Phantom odors: Ghosts or coincidence?
Have you ever awakened to the smell of breakfast cooking when nobody is in the kitchen? Or the mysterious scent of a cologne or tobacco smoke when no one else is around?
Phantom odors are a familiar component of the paranormal world. Skeptics, on the other hand, reason that such experiences are explainable coincidences, but these puzzling odors seem to always tie in with a former resident and his or her stroll through life. They become a calling card of sorts.
I don’t claim to have any kind of psychic ability, but an experience back in 2006 had me wondering. That spring, Ed, a family friend was in failing health at a local nursing home. One day I took him a small bouquet of roses. Since Ed was legally blind, he couldn’t read a card or note, but the floral scent was something he would enjoy.
Not long afterwards, Ed passed away.
A week after his funeral service, I remember smelling a peculiar odor of roses in our living room. The scent probably lasted no more than a minute, but it was so strong, I checked to see if maybe we had a Glade Plugin attached to an electrical outlet. Of course we didn’t, but I wish we had; then I could have easily explained the phantom scent.
Instead I thought of Ed’s roses, and figured he had visited me in spirit. Of course I could say the rose scent was just my imagination except that I know it was real.
Throughout the ages, unexplained smells from reported experiences have included bread baking, tobacco (cigarettes, cigars and pipe); former fire damage, perfume, deodorant, hair spray, the occasional the smell of sewer gas or rotted meat.
To the psychic’s line of reasoning, a building can literally absorb these past odors and replay them in short bursts at times.
Does this make any sense? Maybe not, but neither do these encounters with phantom smells.
Over the years, I’ve heard people claim they’ve smelled odors associated with a long-departed soul, and who am I to say they haven’t?
One such instance involved Historic Rosedale, a 200-year-old plantation house in Charlotte. Some reports of spirit activity at the house involve an enslaved woman known as “Cherry.” She served as nursemaid for the children of Harriett Davidson Caldwell, the plantation owner’s wife, who fell ill and died in 1845. As the story goes, Cherry would sneak smokes of rabbit tobacco, much to the chagrin of Mrs. Caldwell’s husband.

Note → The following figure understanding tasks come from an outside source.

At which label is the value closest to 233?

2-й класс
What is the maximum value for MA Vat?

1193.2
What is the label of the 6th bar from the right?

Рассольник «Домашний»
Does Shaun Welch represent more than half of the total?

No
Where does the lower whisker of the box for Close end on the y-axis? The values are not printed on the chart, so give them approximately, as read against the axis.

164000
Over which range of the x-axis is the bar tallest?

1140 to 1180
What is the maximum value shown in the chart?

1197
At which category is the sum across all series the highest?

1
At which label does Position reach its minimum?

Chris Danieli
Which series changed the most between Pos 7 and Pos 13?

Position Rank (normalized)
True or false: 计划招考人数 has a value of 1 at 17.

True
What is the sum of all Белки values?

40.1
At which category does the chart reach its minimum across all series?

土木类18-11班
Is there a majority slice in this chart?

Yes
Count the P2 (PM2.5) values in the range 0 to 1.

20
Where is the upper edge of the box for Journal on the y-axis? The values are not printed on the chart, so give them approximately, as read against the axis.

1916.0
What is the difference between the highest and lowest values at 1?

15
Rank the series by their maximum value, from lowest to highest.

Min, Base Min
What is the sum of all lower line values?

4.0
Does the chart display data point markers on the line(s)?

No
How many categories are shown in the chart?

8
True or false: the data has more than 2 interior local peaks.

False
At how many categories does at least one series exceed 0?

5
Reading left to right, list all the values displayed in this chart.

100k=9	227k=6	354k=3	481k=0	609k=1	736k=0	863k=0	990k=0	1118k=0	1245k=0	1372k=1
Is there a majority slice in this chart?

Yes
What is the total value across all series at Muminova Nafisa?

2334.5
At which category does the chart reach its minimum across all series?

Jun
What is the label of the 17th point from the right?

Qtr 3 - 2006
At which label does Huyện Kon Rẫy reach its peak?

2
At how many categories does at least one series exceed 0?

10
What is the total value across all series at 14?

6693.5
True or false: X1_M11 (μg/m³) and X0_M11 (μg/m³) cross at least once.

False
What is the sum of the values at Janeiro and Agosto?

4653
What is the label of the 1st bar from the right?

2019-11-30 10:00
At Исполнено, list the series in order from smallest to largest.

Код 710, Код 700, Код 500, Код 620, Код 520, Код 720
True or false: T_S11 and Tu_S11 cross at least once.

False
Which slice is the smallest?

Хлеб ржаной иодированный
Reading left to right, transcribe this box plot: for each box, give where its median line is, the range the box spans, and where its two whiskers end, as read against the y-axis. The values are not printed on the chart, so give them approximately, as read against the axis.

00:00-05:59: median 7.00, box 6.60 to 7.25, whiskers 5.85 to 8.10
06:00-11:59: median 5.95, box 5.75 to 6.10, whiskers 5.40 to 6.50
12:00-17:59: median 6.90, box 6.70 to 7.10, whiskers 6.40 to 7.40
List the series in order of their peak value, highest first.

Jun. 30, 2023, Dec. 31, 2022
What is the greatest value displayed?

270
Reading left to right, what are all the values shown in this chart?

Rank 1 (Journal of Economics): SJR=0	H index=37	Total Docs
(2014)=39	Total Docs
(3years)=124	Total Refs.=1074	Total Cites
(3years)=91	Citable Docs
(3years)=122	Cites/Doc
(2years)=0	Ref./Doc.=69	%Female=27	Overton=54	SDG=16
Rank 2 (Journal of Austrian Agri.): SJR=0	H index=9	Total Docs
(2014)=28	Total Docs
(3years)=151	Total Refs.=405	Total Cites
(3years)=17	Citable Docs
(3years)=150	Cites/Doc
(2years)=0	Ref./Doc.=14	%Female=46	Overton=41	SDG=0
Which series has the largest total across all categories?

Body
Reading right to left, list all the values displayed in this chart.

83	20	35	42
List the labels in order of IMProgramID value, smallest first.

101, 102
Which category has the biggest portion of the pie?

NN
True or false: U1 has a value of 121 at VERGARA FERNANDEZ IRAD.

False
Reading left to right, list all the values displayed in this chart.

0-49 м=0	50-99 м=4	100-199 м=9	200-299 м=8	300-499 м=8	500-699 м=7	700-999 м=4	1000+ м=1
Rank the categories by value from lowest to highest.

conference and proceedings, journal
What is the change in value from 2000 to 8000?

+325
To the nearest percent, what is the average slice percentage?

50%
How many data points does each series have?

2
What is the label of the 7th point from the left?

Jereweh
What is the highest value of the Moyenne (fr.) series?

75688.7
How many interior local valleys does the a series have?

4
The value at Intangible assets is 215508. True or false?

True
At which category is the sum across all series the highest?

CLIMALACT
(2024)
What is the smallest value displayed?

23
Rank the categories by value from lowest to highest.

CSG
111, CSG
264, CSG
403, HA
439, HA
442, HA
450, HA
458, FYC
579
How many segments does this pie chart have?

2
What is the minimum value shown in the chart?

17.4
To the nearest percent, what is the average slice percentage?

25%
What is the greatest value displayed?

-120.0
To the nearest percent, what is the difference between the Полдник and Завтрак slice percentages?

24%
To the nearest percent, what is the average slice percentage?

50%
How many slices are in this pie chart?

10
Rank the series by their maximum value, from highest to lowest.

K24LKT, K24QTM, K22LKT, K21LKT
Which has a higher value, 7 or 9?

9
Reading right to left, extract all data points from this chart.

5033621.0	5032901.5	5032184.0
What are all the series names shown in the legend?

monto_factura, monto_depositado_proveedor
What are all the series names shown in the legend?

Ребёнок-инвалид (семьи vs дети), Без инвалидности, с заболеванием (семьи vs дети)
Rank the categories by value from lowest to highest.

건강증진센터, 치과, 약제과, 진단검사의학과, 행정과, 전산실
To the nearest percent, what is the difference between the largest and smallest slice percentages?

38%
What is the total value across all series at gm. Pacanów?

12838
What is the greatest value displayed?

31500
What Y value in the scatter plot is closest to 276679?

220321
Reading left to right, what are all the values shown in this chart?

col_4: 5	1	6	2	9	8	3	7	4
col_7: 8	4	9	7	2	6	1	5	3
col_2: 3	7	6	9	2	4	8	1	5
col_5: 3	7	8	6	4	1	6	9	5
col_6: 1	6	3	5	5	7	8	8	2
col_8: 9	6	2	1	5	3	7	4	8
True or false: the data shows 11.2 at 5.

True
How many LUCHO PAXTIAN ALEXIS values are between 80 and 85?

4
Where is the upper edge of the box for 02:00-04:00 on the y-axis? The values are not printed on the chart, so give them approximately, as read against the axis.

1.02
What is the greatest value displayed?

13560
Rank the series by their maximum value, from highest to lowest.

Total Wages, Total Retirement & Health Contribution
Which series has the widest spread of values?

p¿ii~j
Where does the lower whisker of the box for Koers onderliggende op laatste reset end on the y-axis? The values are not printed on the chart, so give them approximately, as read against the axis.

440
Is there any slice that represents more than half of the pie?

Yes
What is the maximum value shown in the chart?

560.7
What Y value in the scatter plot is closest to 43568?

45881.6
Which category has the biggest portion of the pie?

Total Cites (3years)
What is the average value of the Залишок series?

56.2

The Rosedale website extols Cherry as a much beloved figure in Caldwell family history. “Cherry loved to smoke her pipe but Dr. David Caldwell forbade smoking in the house. Cherry smoked in the girls’ bedroom late at night, taking care to hold her pipe when it wasn’t in her mouth so that the smoke was carried up the chimney.”
A few years ago, a strong smoke odor prompted the staff of Rosedale to call the fire department. When the unit arrived, the rabbit tobacco smoke smell was still apparent to the executive director of Rosedale—a personal friend of mine—and one of the firefighters who happened to be African American.
In this particular case, the phantom odor lingered for the better part of an hour, though the source was never determined.
How was it that the smoke wasn’t detectable to everyone in the house? Was it the power of suggestion or something more mysterious?
Smoke also figures into a story involving my Cousin Renee of Champaign, IL. On June 22, 2007, Renee and her husband were awakened by smoke. They raced outside to see their next-door neighbor screaming in front of her burning house on Brett Court.
Renee and other neighbors ran to the woman’s door to pound and yell, trying to rouse family members trapped inside. Their efforts were in vain. The neighbor’s husband, two children and a family pet perished in the fire.
Understandably, the horror haunted everyone who was there that night. Grief counselors were called in. Firefighters who responded to the blaze visited with the neighborhood children to talk about their fears in an effort to help them heal.
Within a few months, the charred house was demolished and a new one built on the empty lot.
A year later, on June 22, the smell of smoke returned to Brett Court. There was no fire, but Renee, her family and some of their neighbors agreed that they had smelled smoke that day. The odor was especially puzzling since a burning wood stove or smoldering leaves are highly unlikely sources in late June.
The phantom odor in 2008 would have been amazing enough, except that the odor of smoke returned to Brett Court on the anniversary of the fire for the next 10 years.